• [Segmento di testo]:
A I Radiohead decretano la morte del disco?

I Radiohead decretano la morte del disco?

Vi ricordate i tempi in cui si passavano i pomeriggi interi cercando alla radio le canzoni che ci piacevano, registrandole in cassettine che poi si scambiavano con gli amici?

Durissimi e pioneristici tempi, nei quali i dischi stranieri (soprattutto quelli americani) uscivano in Italia non in contemporanea, ed alcuni erano reperibili soltanto sul mercato “di importazione”.

I più giovani sorrideranno al pensiero che per rintracciare una canzone sentita alla radio ci si poteva mettere settimane e spesso si doveva ricorrere ai programmi di dischi a richiesta, nella speranza che lo speaker non ci parlasse sopra o non la interrompesse anzitempo con uno stacchettino pubblicitario.

Davvero altri tempi.

il 10 Ottobre i Radiohead hanno immesso sul mercato il loro nuovo disco (“In Rainbows”) inizialmente solo sul web, e chi lo acquisterà potrà decidere il prezzo che intende pagare (anche soltanto un euro!).

Si tratta di un evento rivoluzionario che potrebbe mutare le regole del gioco, anche perché deciso da una delle band più influenti del pianeta.

Ma come si è arrivati ad una situazione del genere?

Facciamo un rapido riepilogo delle puntate precedenti…

Oggi la tecnologia ed il web stanno cambiando completamente il modo di fruire la musica.

Chiunque munendosi di un computer di un modem, di una connessione Internet e di un semplicissimo software può scaricare la musica preferita da casa propria accedendo all’intero scibile dell’industria musicale internazionale.

Con semplici click attraverso I-Tune si può avere nel giro di pochi secondi un brano musicale scaricato sul proprio hard disk.

Con pochi €uro è possibile scaricare un album intero (copertina compresa), oppure crearsi una compilation personalizzata.

Ognuno può essere il disk jockey di sé stesso componendo selezioni che attraverso un masterizzatore possono essere fissate indelebilmente su un supporto cd, senza il rischio di spingere quel maledetto pulsante REC che ha distrutto decine e decine di audiocassette, sostituendo ad uno strepitoso assolo di chitarra, il pianto singhiozzante del fratellino più piccolo.

E si può accedere a suoni una volta solo lontanamente immaginati, come le produzioni dell’estremo oriente o quelle delle province più interne del Sud America.

• [Dati]:
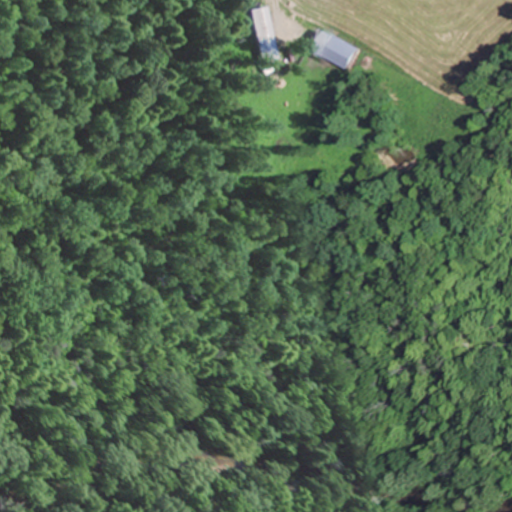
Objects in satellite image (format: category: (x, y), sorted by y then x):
building: (268, 34)
building: (334, 50)
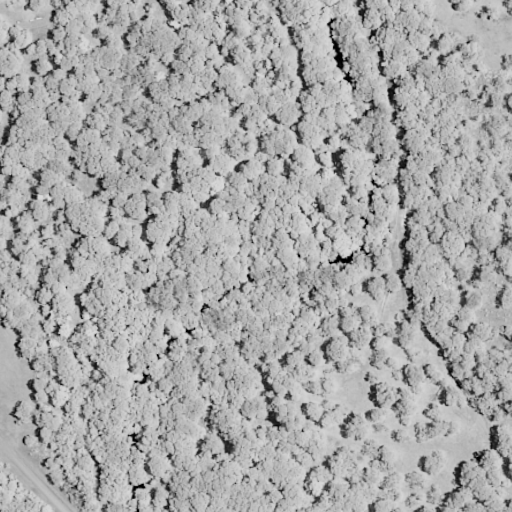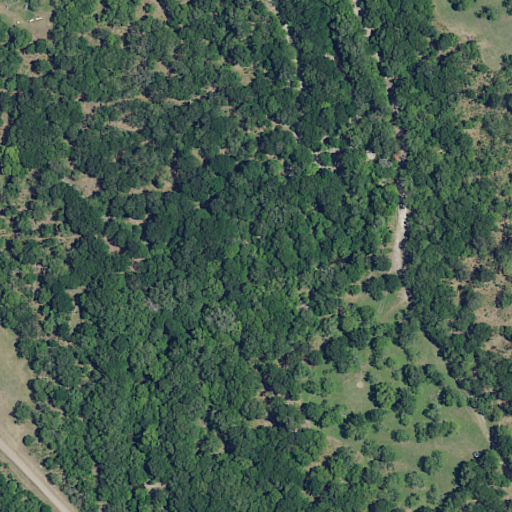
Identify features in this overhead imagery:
road: (406, 246)
road: (159, 248)
road: (33, 476)
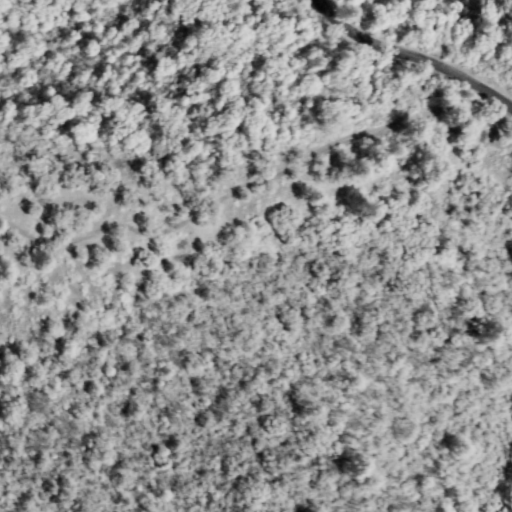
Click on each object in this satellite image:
road: (404, 58)
road: (258, 173)
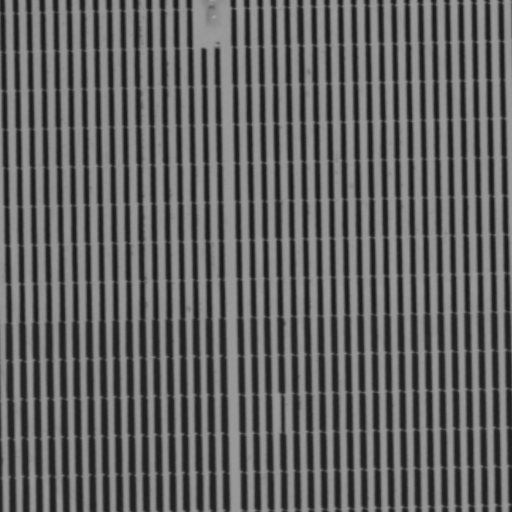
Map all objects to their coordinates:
solar farm: (255, 255)
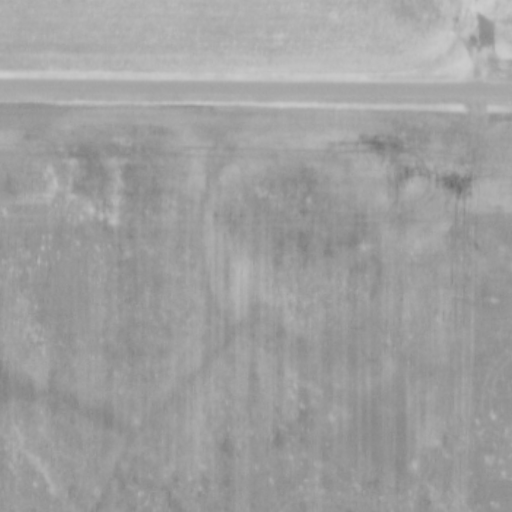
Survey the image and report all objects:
road: (255, 86)
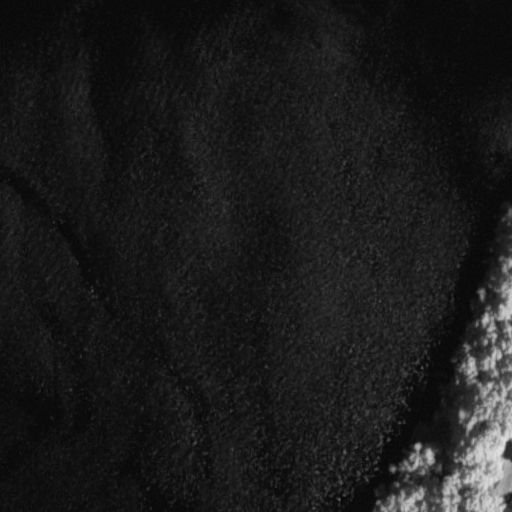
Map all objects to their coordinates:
building: (504, 503)
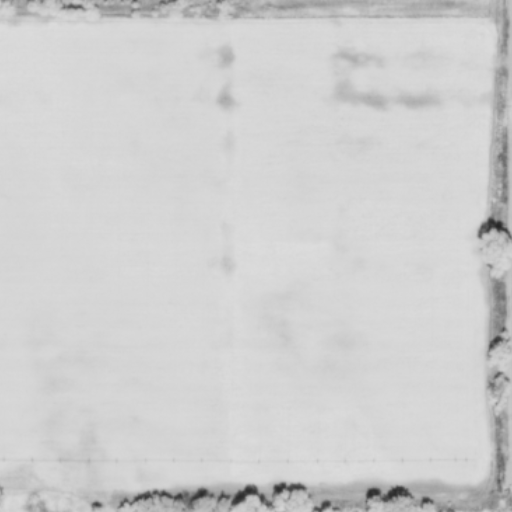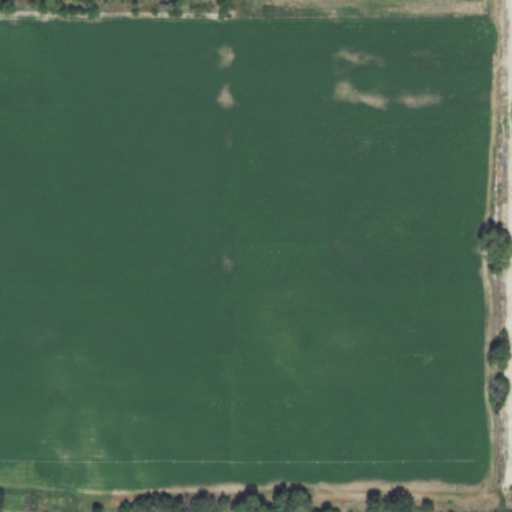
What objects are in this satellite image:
crop: (256, 256)
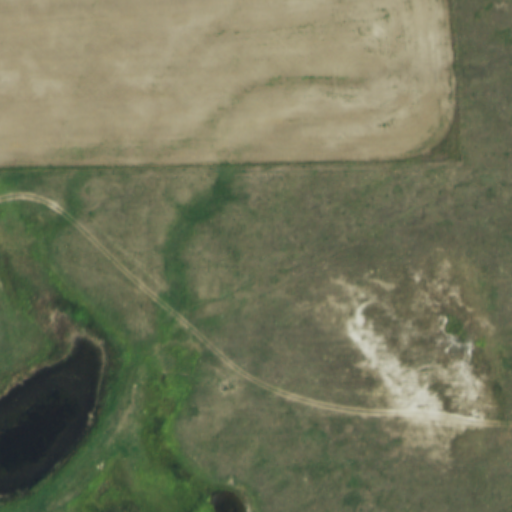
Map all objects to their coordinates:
road: (232, 373)
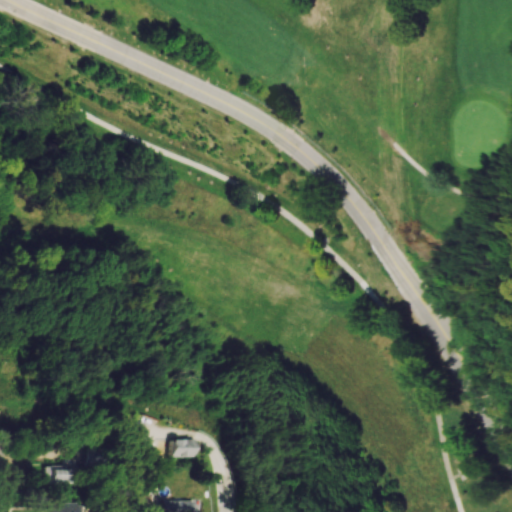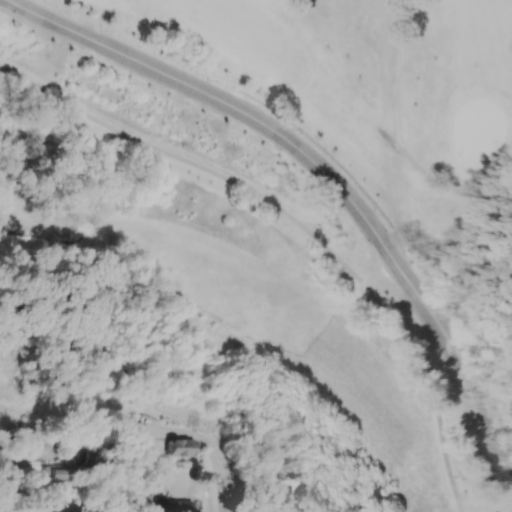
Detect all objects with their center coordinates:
road: (14, 5)
road: (18, 5)
road: (426, 45)
park: (372, 106)
road: (419, 122)
road: (499, 152)
road: (328, 177)
road: (444, 189)
road: (297, 224)
park: (230, 285)
building: (131, 430)
building: (176, 447)
road: (222, 470)
building: (54, 473)
road: (2, 476)
building: (175, 505)
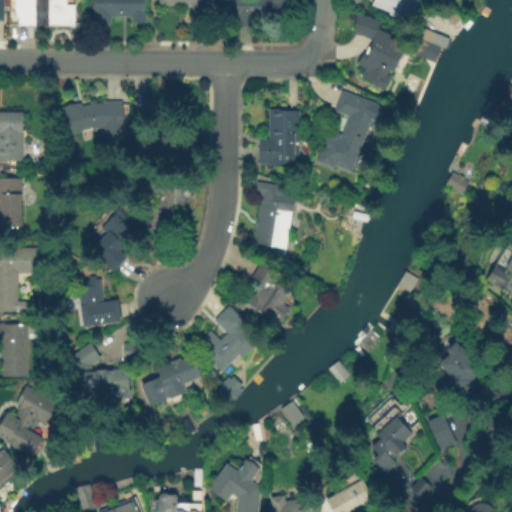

• [Istruzioni del compito]: Traduci in inglese questa frase del testo sui Radiohead: "Si tratta di un evento rivoluzionario che potrebbe mutare le regole del gioco, anche perché deciso da una delle band più influenti del pianeta."

• [Risposta scritta]: It is a revolutionary event that could change the rules of the game, not least because it was decided by one of the most influential bands on the planet.